Incase you are wondering where did I get the ID of the fields from, you can use a tool like firebug in firefox to inspect elements on a broweser. See below

 

 And there you have it, your first test in Webdriver and CSharp.

Moving from Selenium RC to Webdriver

Two years ago, while working at the The Trainilne, I was part of the Automated Refunds project and the main QA/Developer for its automated test framework. The aim was to replace the existing mainly manual system and provide a transactional and fully automated refund processing system.

As this application was mainly to be used in Internet Explorer, we decided to build an automated testing framework using Selenium RC, NUNIT and C#. This testing framework was a success, with 30,000 lines of code (including coding of 120 tests) and 1650 Assertions.

My Selenium journey started way back in September 2006, while I was still at University and was doing my work placement at Volantis. The selenium RC version back then was 0.8.1 and Selenium IDE was 0.8.2. Selenium has come a long way since then and became a popular and well established testing framework that worked with a large number of browsers, allowed you to write your tests in almost any language, it was Open Source and as it was written in JavaScript, it was very easy and quick to add support for new browsers that might be released.

But it was not perfect. I took a lot of shortcuts, cut corners and did stuff in ugly/dirty ways to get things done. JavaScript being selenium’s strength was also its weakness. Browsers impose a very strict security model on any JavaScript that they execute in order to protect a user from malicious scripts. Examples of where this security model makes testing harder are when trying to upload a file (IE prevents JavaScript from changing the value of an Input file element) and when trying to navigate between domains (because of the single host origin policy problem). Selenium API has also grown over time and with that, it’s become harder to understand how to best use it.
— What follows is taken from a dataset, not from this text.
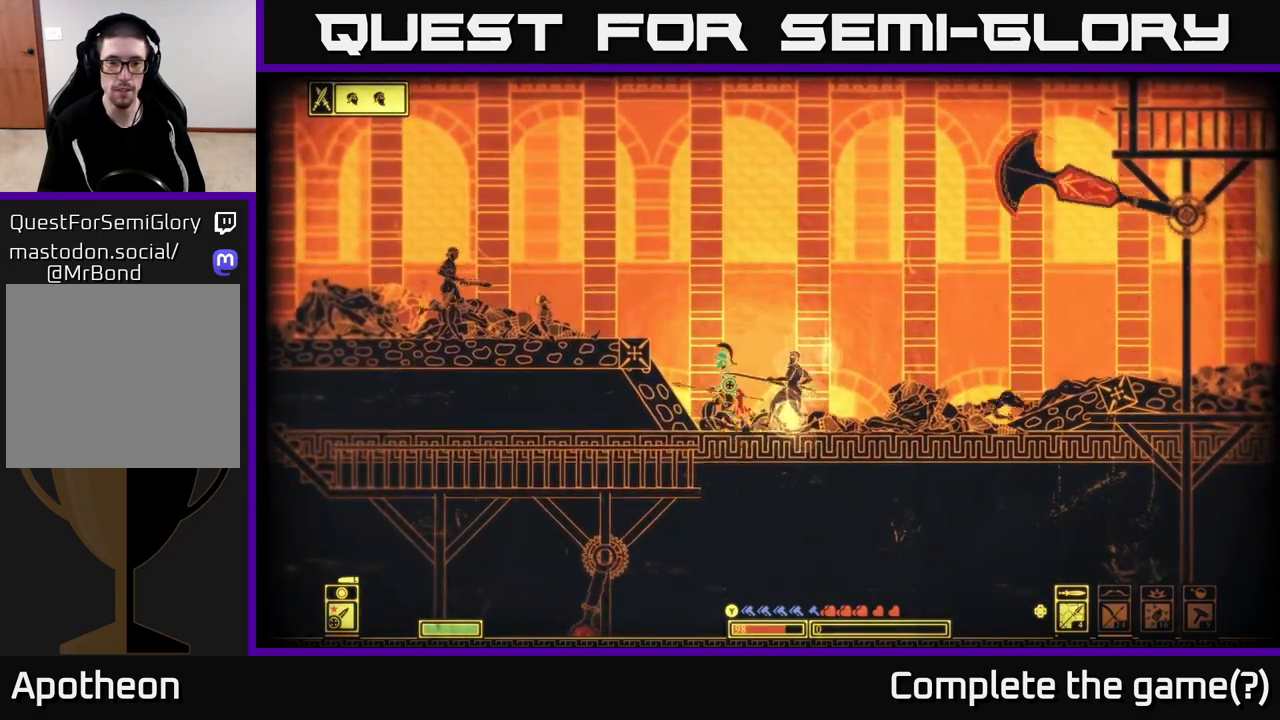
{"buttons": ["B"], "left_stick": "left", "right_stick": "center", "events": [[17, "A", "down"], [250, "A", "up"], [500, "B", "down"]]}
I personally found the API difficult to navigate.

To solve these problems, I said Hi to Selenium 2 also know as Webdriver! Webdriver takes a different approach to solve the same problem as Selenium. Rather than being a JavaScript application running within the browser, it uses whichever mechanism is most appropriate to control the browser. For Firefox, this means that WebDriver is implemented as an extension. For IE, WebDriver makes use of IE’s Automation controls. According to Selenium HQ:

The primary new feature is the integration of the WebDriver API. This addresses a number of limitations along with providing an alternative, and simpler, programming interface. The goal is to develop an object-oriented API that provides additional support for a larger number of browsers along with improved support for modern advanced web-app testing problems.

Let’s hope that is the case. I am starting to switch over from Selenium  RC to Webdriver. Along the way, I will be sharing my findings with you. The aim is to one day, change the beast (Automated Refunds Testing Framework) from Selenium RC to Webdriver. I will also be using Automated Refunds as my guinea pig while learning Webdriver. Watch this space!